Likewise, the observation of gravitational waves in 2015 – subtle ripples in the fabric of spacetime – was not an unanticipated breakthrough, but rather the confirmation of a century-old theory that took decades of hard work. , testing and development of sensors.

“The disruption is good,” said Dashun Wang, a Northwestern University scientist who used the new analytical technique in a 2019 study. “You want novelty. But you also want everyday science.

The three analysts discovered the trend of gradual progression by using the improved form of citation analysis to examine almost 50 million papers and patents published from 1945 to 2010. They looked at four categories – life sciences and biomedicine, physical sciences, technology and social sciences – and saw a steady decline in what they called “disruptive” discoveries. “Our results,” they wrote, “suggest that slowing disruption rates may reflect a fundamental shift in the nature of science and technology.”

Their new method — and citation analysis in general — derives its analytical power from the requirement that scientists cite studies that helped shape their published findings. Beginning in the 1950s, analysts began counting these citations in order to identify important research. It was a sort of scientific applause meter.

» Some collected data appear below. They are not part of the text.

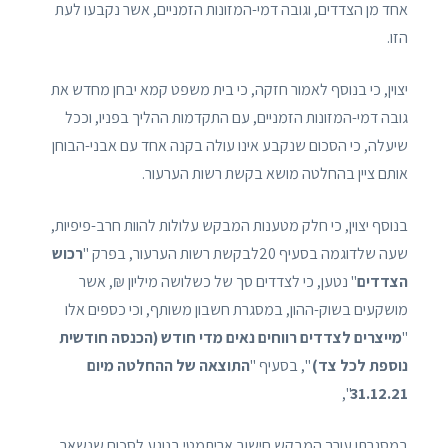
אחד מן הצדדים, וגובה דמי-המזונות הזמניים, אשר נקבעו לעת
הזו.
יצוין, כי בנוסף לאמור חזקה, כי בית משפט קמא יבחן מחדש את
גובה דמי-המזונות הזמניים, עם התקדמות ההליך בפניו, וככל
שיעלה, כי הסכום שנקבע אינו עולה בקנה אחד עם אבני-הבוחן
אותם ציין בהחלטה מושא בקשת רשות הערעור.
בנוסף יצוין, כי חלק מטענות המבקש עלולות להוות חרב-פיפיות,
שעה שלדוגמה בסעיף 20לבקשת רשות הערעור, בפרק "
רכוש
הצדדים
" נטען, כי לצדדים סך של כשלושה מיליון ₪, אשר
מושקעים בשוק-ההון, במסגרת חשבון משותף, וכי כספים אלו
"
מייצרים לצדדים רווחים נאים מדי חודש
(הכנסה חודשית
נוספת לכל צד)
", בסעיף "
התוצאה של ההחלטה מיום
",
31.12.21
במסגרתו עורך המבקש חישוב אריתמטי בנוגע לסכום שנשאר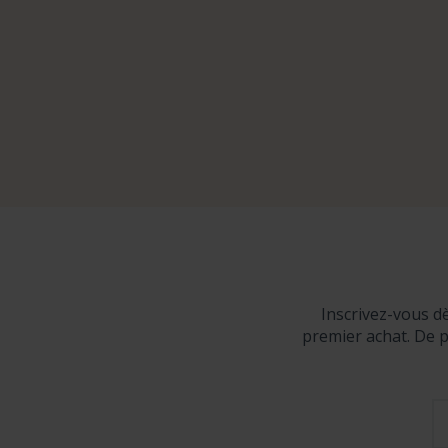
Inscrivez-vous d
premier achat. De p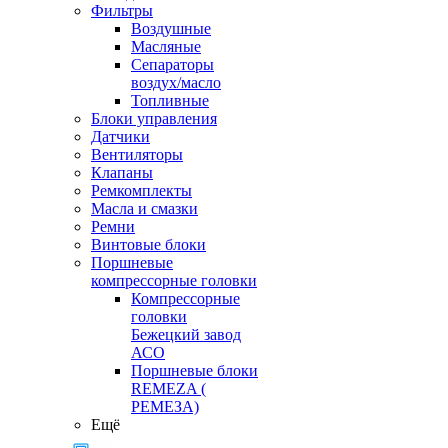
Фильтры
Воздушные
Масляные
Сепараторы
воздух/масло
Топливные
Блоки управления
Датчики
Вентиляторы
Клапаны
Ремкомплекты
Масла и смазки
Ремни
Винтовые блоки
Поршневые
компрессорные головки
Компрессорные
головки
Бежецкий завод
АСО
Поршневые блоки
REMEZA (
РЕМЕЗА)
Ещё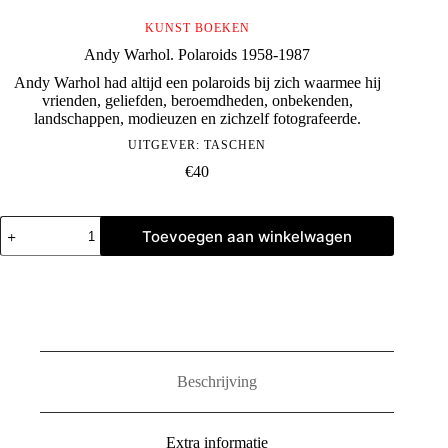
KUNST BOEKEN
Andy Warhol. Polaroids 1958-1987
Andy Warhol had altijd een polaroids bij zich waarmee hij
vrienden, geliefden, beroemdheden, onbekenden,
landschappen, modieuzen en zichzelf fotografeerde.
UITGEVER:
TASCHEN
€
40
Andy
Toevoegen aan winkelwagen
Warhol.
Polaroids
1958-
1987
aantal
Beschrijving
Extra informatie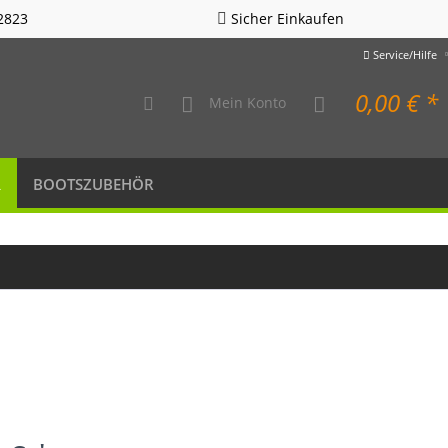
2823
Sicher Einkaufen
Service/Hilfe
0,00 € *
Mein Konto
R
BOOTSZUBEHÖR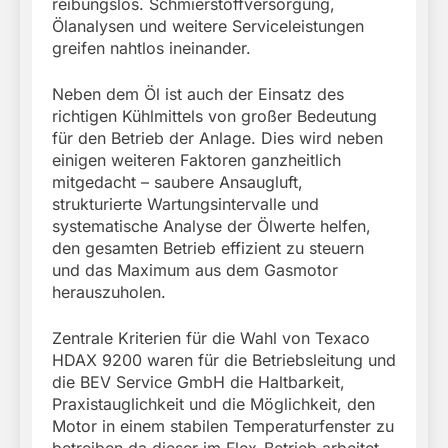
reibungslos. Schmierstoffversorgung,
Ölanalysen und weitere Serviceleistungen
greifen nahtlos ineinander.
Neben dem Öl ist auch der Einsatz des
richtigen Kühlmittels von großer Bedeutung
für den Betrieb der Anlage. Dies wird neben
einigen weiteren Faktoren ganzheitlich
mitgedacht – saubere Ansaugluft,
strukturierte Wartungsintervalle und
systematische Analyse der Ölwerte helfen,
den gesamten Betrieb effizient zu steuern
und das Maximum aus dem Gasmotor
herauszuholen.
Zentrale Kriterien für die Wahl von Texaco
HDAX 9200 waren für die Betriebsleitung und
die BEV Service GmbH die Haltbarkeit,
Praxistauglichkeit und die Möglichkeit, den
Motor in einem stabilen Temperaturfenster zu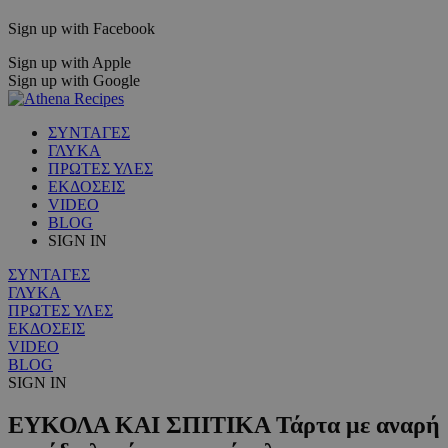
Sign up with Facebook
Sign up with Apple
Sign up with Google
ΣΥΝΤΑΓΕΣ
ΓΛΥΚΑ
ΠΡΩΤΕΣ ΥΛΕΣ
ΕΚΔΟΣΕΙΣ
VIDEO
BLOG
SIGN IN
ΣΥΝΤΑΓΕΣ
ΓΛΥΚΑ
ΠΡΩΤΕΣ ΥΛΕΣ
ΕΚΔΟΣΕΙΣ
VIDEO
BLOG
SIGN IN
ΕΥΚΟΛΑ ΚΑΙ ΣΠΙΤΙΚΑ Τάρτα με αναρή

But the count could be misleading. Some authors cite their own research quite often. And science stars could get plenty of citations for mundane discoveries. Worse still, some of the most cited papers turned out to involve tiny improvements in popular techniques widely used by the scientific community.

The new method takes a deeper look at quotes to more effectively separate day-to-day work from real breakthroughs. It tallies citations not only of the research reviewed, but also of previous studies it cites. It turns out that prior work is cited much more often if the discovery is routine rather than groundbreaking. The analytical method transforms this difference into a new lens on the scientific enterprise.

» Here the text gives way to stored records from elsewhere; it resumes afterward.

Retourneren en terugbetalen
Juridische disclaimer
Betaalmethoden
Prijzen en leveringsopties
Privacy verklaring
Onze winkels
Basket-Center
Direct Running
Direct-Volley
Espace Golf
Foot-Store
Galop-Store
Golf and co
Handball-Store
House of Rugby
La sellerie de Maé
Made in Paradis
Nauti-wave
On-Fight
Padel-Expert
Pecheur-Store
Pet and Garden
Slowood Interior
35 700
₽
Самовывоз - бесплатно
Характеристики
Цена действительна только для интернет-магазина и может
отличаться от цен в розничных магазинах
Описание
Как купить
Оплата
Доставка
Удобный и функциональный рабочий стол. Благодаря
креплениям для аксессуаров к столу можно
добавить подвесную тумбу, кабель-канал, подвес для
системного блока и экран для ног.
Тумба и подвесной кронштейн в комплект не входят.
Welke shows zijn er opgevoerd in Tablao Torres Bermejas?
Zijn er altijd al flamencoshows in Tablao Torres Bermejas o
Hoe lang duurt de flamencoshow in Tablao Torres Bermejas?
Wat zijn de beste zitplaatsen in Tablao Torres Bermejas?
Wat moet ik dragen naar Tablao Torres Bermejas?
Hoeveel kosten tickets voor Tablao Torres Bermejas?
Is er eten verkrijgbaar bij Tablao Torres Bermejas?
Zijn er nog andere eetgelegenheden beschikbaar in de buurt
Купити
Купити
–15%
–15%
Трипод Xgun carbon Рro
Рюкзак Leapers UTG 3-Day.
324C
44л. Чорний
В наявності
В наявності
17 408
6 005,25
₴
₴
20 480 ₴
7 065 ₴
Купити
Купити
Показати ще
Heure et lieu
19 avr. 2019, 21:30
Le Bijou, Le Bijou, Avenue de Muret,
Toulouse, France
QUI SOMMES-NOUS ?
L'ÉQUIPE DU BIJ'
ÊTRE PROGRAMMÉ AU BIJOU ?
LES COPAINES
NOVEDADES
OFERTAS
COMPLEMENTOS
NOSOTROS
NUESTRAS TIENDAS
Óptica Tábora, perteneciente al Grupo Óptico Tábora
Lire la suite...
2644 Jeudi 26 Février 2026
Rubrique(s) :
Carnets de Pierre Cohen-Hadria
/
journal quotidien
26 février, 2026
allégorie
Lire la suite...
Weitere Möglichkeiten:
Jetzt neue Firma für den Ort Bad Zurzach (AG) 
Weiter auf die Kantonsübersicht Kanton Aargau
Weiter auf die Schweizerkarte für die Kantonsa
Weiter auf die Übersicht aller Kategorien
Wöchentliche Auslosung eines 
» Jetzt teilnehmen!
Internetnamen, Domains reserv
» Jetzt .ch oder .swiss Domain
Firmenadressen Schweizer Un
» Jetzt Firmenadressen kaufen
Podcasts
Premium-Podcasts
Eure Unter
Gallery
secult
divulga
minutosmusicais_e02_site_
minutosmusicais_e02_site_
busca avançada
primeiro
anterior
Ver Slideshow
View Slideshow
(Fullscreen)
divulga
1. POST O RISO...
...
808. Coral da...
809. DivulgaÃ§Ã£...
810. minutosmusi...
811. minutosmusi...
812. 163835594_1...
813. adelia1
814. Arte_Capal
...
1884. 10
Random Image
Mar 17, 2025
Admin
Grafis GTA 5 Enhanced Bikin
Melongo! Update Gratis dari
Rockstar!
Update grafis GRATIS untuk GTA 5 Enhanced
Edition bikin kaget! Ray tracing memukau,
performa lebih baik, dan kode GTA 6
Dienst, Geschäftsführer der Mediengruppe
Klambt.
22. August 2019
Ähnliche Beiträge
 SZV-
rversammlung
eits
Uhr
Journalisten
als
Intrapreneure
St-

The measure is called the CD Index after its scale, which ranges from consolidating to disrupting the body of existing knowledge.

Dr Funk, who helped design the CD Index, said the new study was so computationally intense that the team sometimes used supercomputers to analyze the millions of data sets. “It took about a month,” he said. “This kind of thing was not possible ten years ago. It’s just now at your fingertips.

The new technique has helped other researchers, like Dr. Wang. In 2019, he and his colleagues reported that small teams are more innovative than large ones. The discovery was timely as scientific teams over the decades grew into larger and larger groups of collaborators.

In an interview, James A. Evans, a University of Chicago sociologist who co-authored this paper with Dr. Wang, called the new method elegant. “He came up with something important,” he said. Its application to science as a whole, he added, suggests not only a declining return on investment, but a growing need for policy reform.

“We have extremely orderly science,” Dr Evans said. “We bet with confidence on where we invest our money. But we don’t bet on fundamentally new things that have the potential to be disruptive. This document suggests that we need a little less order and a little more chaos.